═══ The records ═══
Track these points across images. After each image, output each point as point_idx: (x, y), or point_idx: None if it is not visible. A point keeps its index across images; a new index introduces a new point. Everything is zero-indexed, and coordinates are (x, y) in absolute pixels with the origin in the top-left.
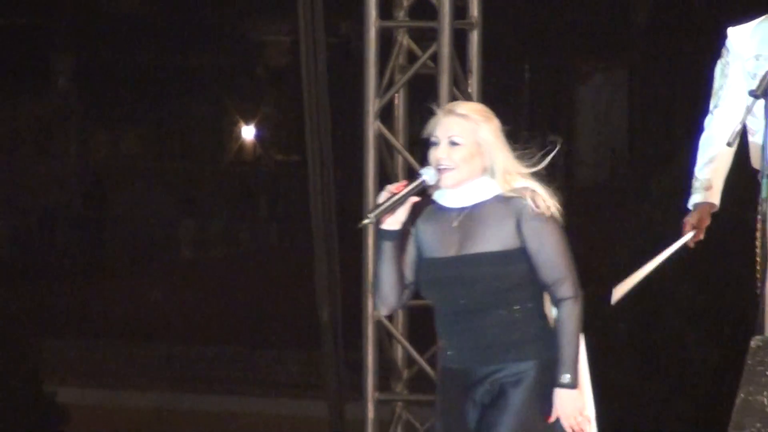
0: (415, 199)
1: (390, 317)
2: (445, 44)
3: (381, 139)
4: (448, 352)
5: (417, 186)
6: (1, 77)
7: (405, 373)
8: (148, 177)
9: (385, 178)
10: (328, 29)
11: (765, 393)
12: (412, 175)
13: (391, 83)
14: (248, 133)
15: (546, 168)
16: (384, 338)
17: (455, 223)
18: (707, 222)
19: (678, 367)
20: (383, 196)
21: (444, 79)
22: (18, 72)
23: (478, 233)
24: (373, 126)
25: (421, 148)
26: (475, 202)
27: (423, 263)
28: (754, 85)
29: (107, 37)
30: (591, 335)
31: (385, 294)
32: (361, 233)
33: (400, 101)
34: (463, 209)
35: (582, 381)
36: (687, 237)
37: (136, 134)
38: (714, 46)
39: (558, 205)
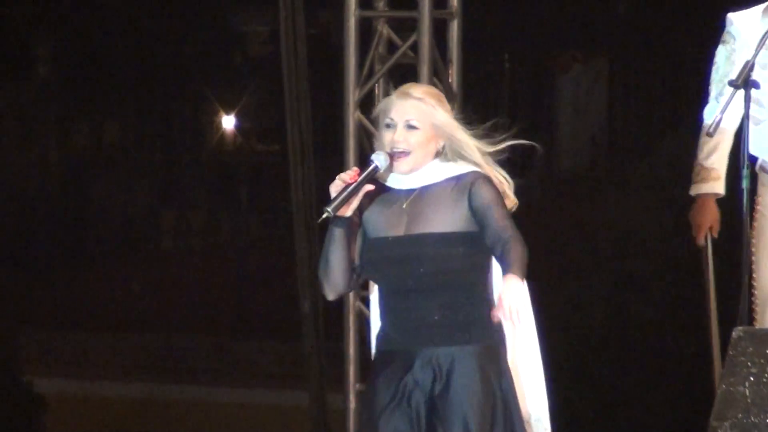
═══
Work instructions
Would you reproduce, exactly and with nothing added, every line from the beginning of the entries above through the line that contains "1: (390, 317)", both included, leaving out the pictures?

Answer to this problem
Track these points across images. After each image, output each point as point_idx: (x, y), or point_idx: None if it is not visible. A point keeps its index across images; a new index introduces a new point. Everything is zero-indexed, and coordinates are (x, y) in absolute pixels with the origin in the top-left.
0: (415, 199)
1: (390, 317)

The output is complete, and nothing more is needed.